• [Work to be completed]: Select all lines in the records that include "chunks".

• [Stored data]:
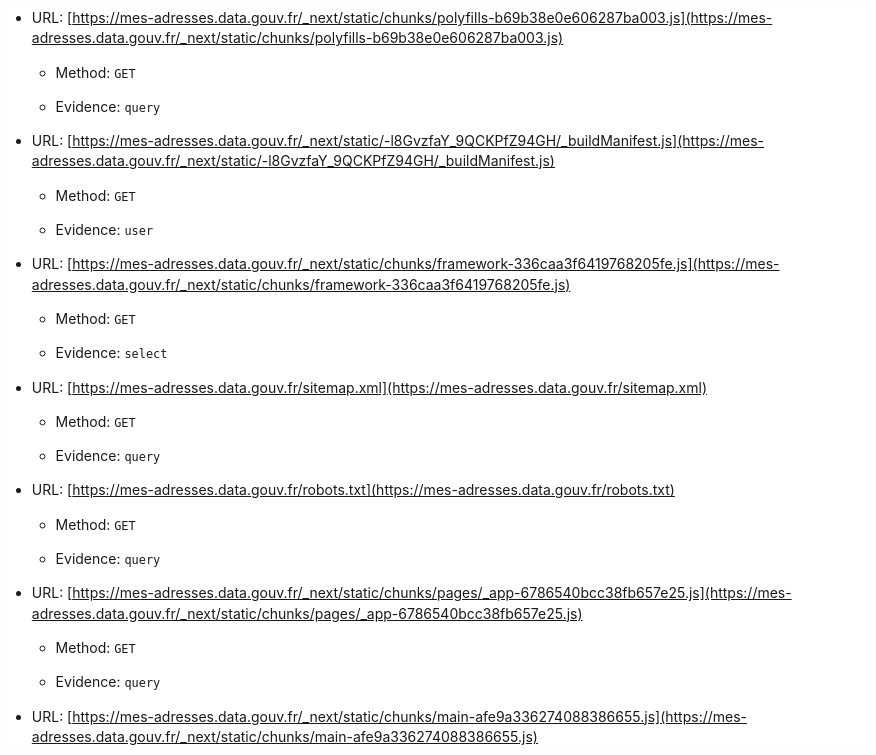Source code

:   
  
* URL: [https://mes-adresses.data.gouv.fr/_next/static/chunks/polyfills-b69b38e0e606287ba003.js](https://mes-adresses.data.gouv.fr/_next/static/chunks/polyfills-b69b38e0e606287ba003.js)
  
  
  * Method: `GET`
  
  
  * Evidence: `query`
  
  
  
  
* URL: [https://mes-adresses.data.gouv.fr/_next/static/-l8GvzfaY_9QCKPfZ94GH/_buildManifest.js](https://mes-adresses.data.gouv.fr/_next/static/-l8GvzfaY_9QCKPfZ94GH/_buildManifest.js)
  
  
  * Method: `GET`
  
  
  * Evidence: `user`
  
  
  
  
* URL: [https://mes-adresses.data.gouv.fr/_next/static/chunks/framework-336caa3f6419768205fe.js](https://mes-adresses.data.gouv.fr/_next/static/chunks/framework-336caa3f6419768205fe.js)
  
  
  * Method: `GET`
  
  
  * Evidence: `select`
  
  
  
  
* URL: [https://mes-adresses.data.gouv.fr/sitemap.xml](https://mes-adresses.data.gouv.fr/sitemap.xml)
  
  
  * Method: `GET`
  
  
  * Evidence: `query`
  
  
  
  
* URL: [https://mes-adresses.data.gouv.fr/robots.txt](https://mes-adresses.data.gouv.fr/robots.txt)
  
  
  * Method: `GET`
  
  
  * Evidence: `query`
  
  
  
  
* URL: [https://mes-adresses.data.gouv.fr/_next/static/chunks/pages/_app-6786540bcc38fb657e25.js](https://mes-adresses.data.gouv.fr/_next/static/chunks/pages/_app-6786540bcc38fb657e25.js)
  
  
  * Method: `GET`
  
  
  * Evidence: `query`
  
  
  
  
* URL: [https://mes-adresses.data.gouv.fr/_next/static/chunks/main-afe9a336274088386655.js](https://mes-adresses.data.gouv.fr/_next/static/chunks/main-afe9a336274088386655.js)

• [Final answer]:
* URL: [https://mes-adresses.data.gouv.fr/_next/static/chunks/polyfills-b69b38e0e606287ba003.js](https://mes-adresses.data.gouv.fr/_next/static/chunks/polyfills-b69b38e0e606287ba003.js)
* URL: [https://mes-adresses.data.gouv.fr/_next/static/chunks/framework-336caa3f6419768205fe.js](https://mes-adresses.data.gouv.fr/_next/static/chunks/framework-336caa3f6419768205fe.js)
* URL: [https://mes-adresses.data.gouv.fr/_next/static/chunks/pages/_app-6786540bcc38fb657e25.js](https://mes-adresses.data.gouv.fr/_next/static/chunks/pages/_app-6786540bcc38fb657e25.js)
* URL: [https://mes-adresses.data.gouv.fr/_next/static/chunks/main-afe9a336274088386655.js](https://mes-adresses.data.gouv.fr/_next/static/chunks/main-afe9a336274088386655.js)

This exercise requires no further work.